30. Luna Alergi?

3.1K 147 14
                                        







"Jujur ke Sisil tentang kita."

Kalimat itu membuat tubuh Luna membeku dan napas yang baru saja ia keluarkan serasa tercekat di tenggorokan. Ia mengangkat wajah, menatap Elden yang kini memandangnya dengan pandangan yang sulit diartikan.

"A..apa?"

"You heard me Na."

Luna mengerjap dua kali dan menggeleng-gelengkan kepala, "Nggak, gue nggak bisa bilang yang sejujurnya ke Sisil El..Gue nggak bisa."

"Kenapa?" Tanya Elden, "karna lo nggak mau buat Sisil kecewa? Na, tapi kita nggak bisa harus kayak gini terus, sembunyi dari realita seakan-akan hubungan kita ini salah."
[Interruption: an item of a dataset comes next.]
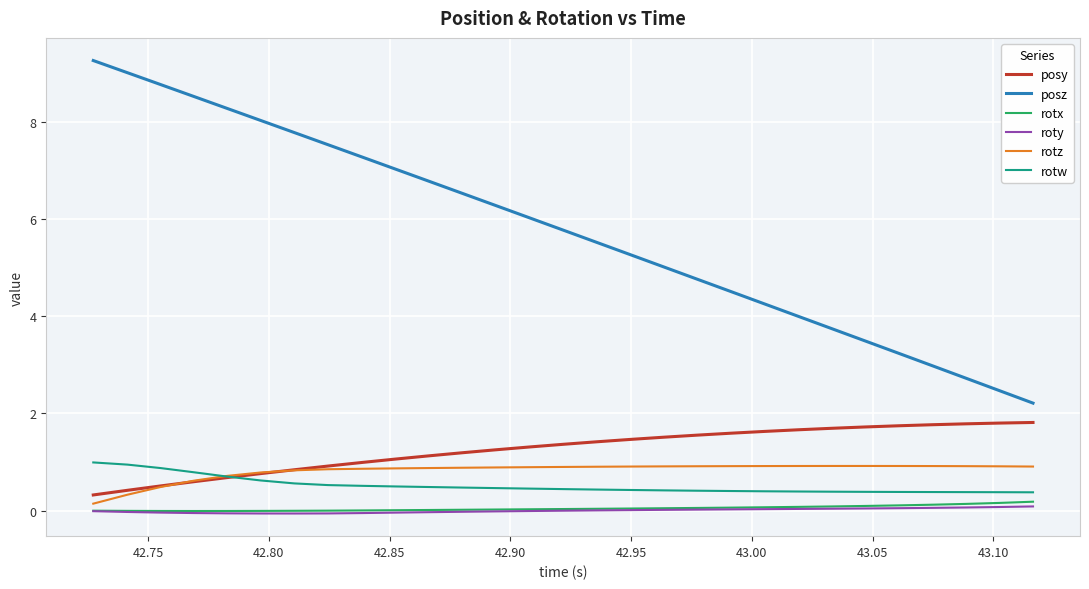

Which series has the widest spread of values?

posz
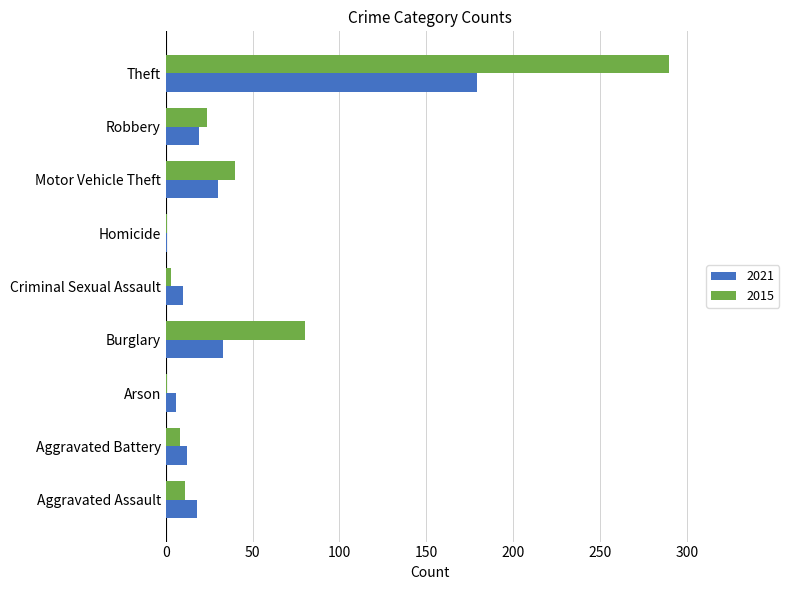

What is the highest value of the 2015 series?

290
"Lo nggak ngerti..." Lirih Luna.

"Gue ngerti Na. Lo juga sama tersiksa nya sama gue, jadi lebih baik Sisil tau semuanya Na."

"El..Sisil udah kehilangan orang tuanya, saat itu semangatnya buat hidup semakin redup. Sampai akhirnya dia ketemu sama lo El. Lo adalah kebahagiaannya sekarang. Mana bisa gue ancurin kebahagiaan dia El.."
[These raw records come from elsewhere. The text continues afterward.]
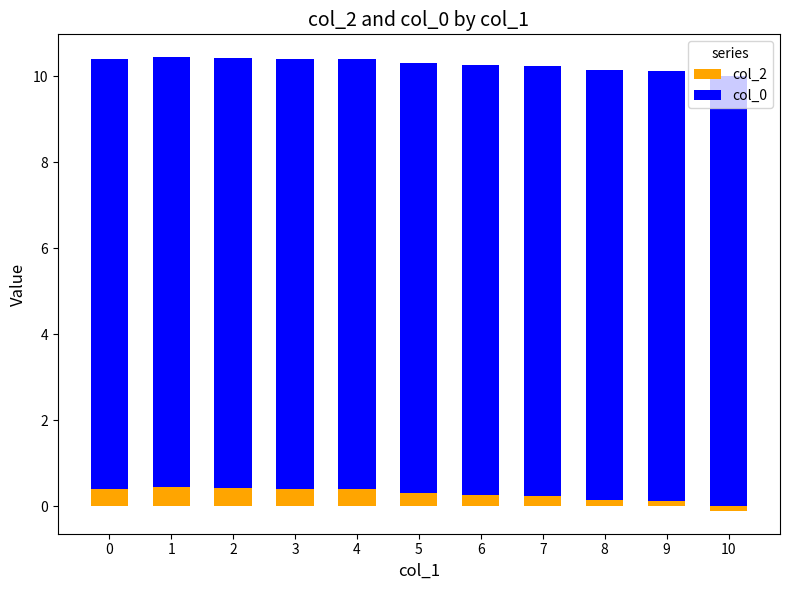

Reading right to left, list all the values displayed in this chart.

col_2: -0.1	0.1	0.1	0.2	0.3	0.3	0.4	0.4	0.4	0.5	0.4
col_0: 10.0	10.0	10.0	10.0	10.0	10.0	10.0	10.0	10.0	10.0	10.0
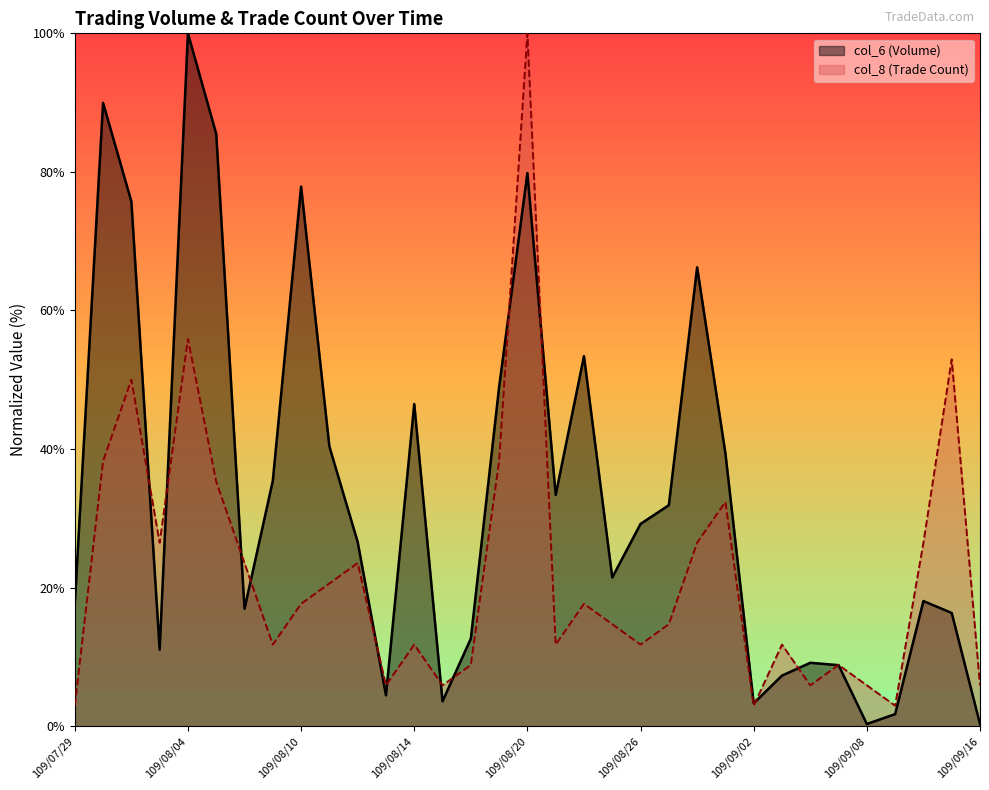

Is it true that col_8 equals 9.0 at 109/09/14?

False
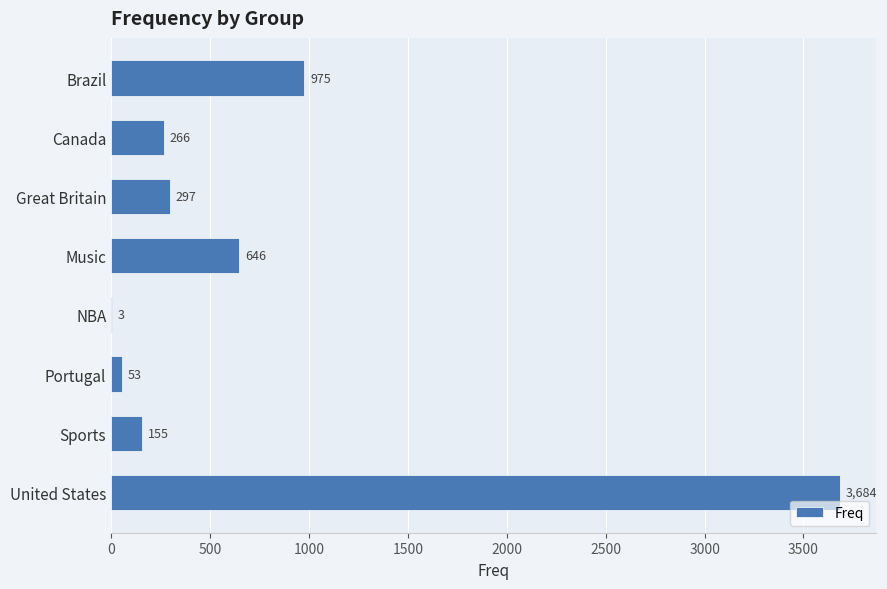

Reading top to bottom, what are all the values shown in this chart?

Brazil=975	Canada=266	Great Britain=297	Music=646	NBA=3	Portugal=53	Sports=155	United States=3684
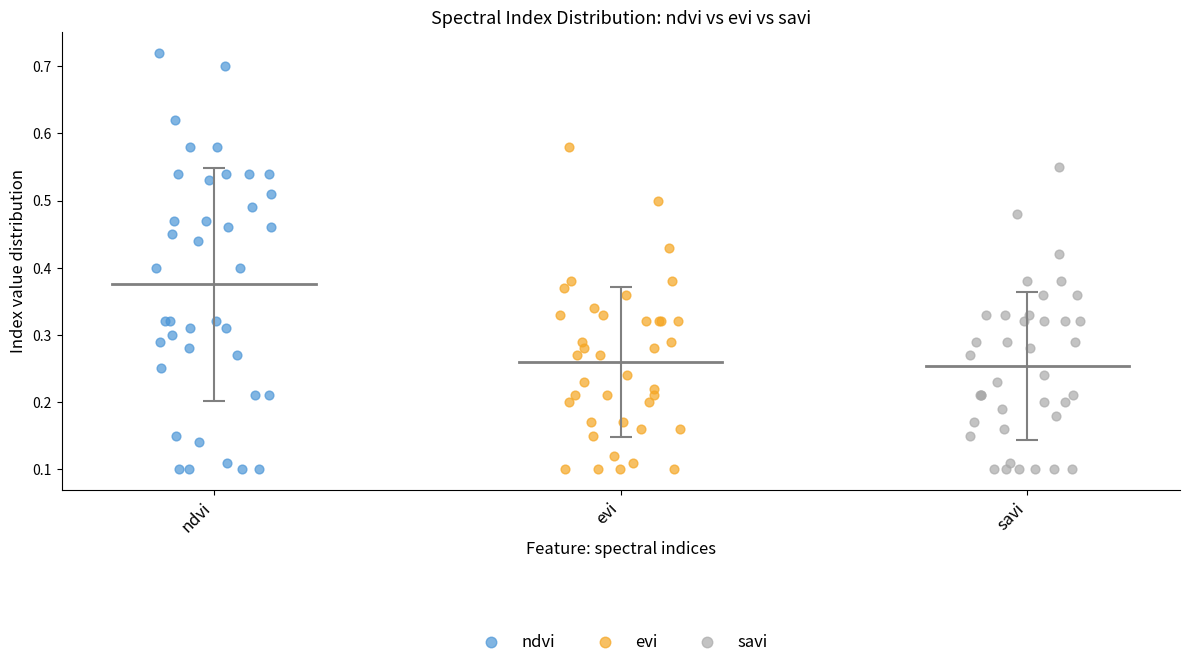

Which series has the widest spread of Y values?

ndvi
"Terus buat apa kita sampai sejauh ini Na?"

Mulut Luna terbuka, namun tak ada sepatah kata yang keluar dari sana. Mendadak lidahnya kelu, mengapa rasanya nyeri sekali saat mendengar ucapan Elden barusan? Sebagian kecil hatinya juga ikut bertanya, 'Untuk apa hubungan mereka sejauh ini, jika pada akhirnya ia juga tak tau apakah akan berlanjut atau tidak.'

"Setidaknya gue pernah ngerasain gimana rasanya dicintai, gimana rasanya ada orang yang mau melindungi dan menjaga gue seakan gue barang berharga."

Elden menatap Luna dalam-dalam, "Luna.."

Luna tersenyum melihat Elden yang berada tepat dihadapannya. Luna benar-benar mencintai Elden, walau kadang Elden menyebalkan dan membuat Luna naik darah. Namun tetap saja ia amat menyayangi pria ini.

"Lo Tanya, buat apa kita sampai sejauh ini? Jujur gue nggak tau jawaban nya El. Karena gue pengin hubungan kita berjalan sesuai arusnya. Kita nggak bisa merencanakan gimana kedepannya, toh tuhan juga yang akan menakdirkan." Luna mendesah pelan, "suatu saat nanti, kalo keberanian gue udah tinggi. Gue bakal jujur ke Sisil. Tapi nggak sekarang, gue butuh waktu El."

Elden menghela napas panjang. Setidaknya gadisnya sudah memiliki niat untuk tidak menutupi hubungan mereka berdua lagi. "Waktu lo masih banyak Na.." Ucap Elden yang hanya dibalas senyuman lebar dari Luna.

Tak berapa lama Sisil muncul dengan menggenggam candy cotton berukuran besar ditangannya. "Udah selesai kan? Pulang yuk?"

• • •

Liburan telah selesai. Sudah dua minggu mereka melawati liburan yang memuaskan hati. Begitupun dengan Sisil. Ia benar-benar menyukai liburannya, pasalnya liburannya kali ini terasa istimewa karena Elden seorang. Dari mulai pergi ke Dufan, main ke mall, bahkan menemani Sisil saat ada acara bersama teman satu kelasnya.

Namun, itu semua juga berkat paksaan dari Luna. Mengapa Elden mau menemani liburannya itu semua karena Luna. Sisil tersenyum puas, 'Kak Luna emang the best' batinnya. Ya walaupun semua karena Luna, tapi ini menunjukan kemajuan bukan?

Kini Sisil berjalan di koridor sekolah bersama dengan Elden. Jantungnya berdegup kencang seakan ingin keluar dari dalam. Diliriknya laki-laki jakung disampingnya tanpa sadar membuat Sisil mengatupkan keseluruh jarinya gugup. Elden selalu bisa membuat Sisil menjadi salah tingkah sendiri.

"Mau sampe kapan lo liatin gue?"

"Apa...apaan sih? Sisil nggak liatin Kak Elden, geer deh." Ucap Sisil langsung membuang wajah.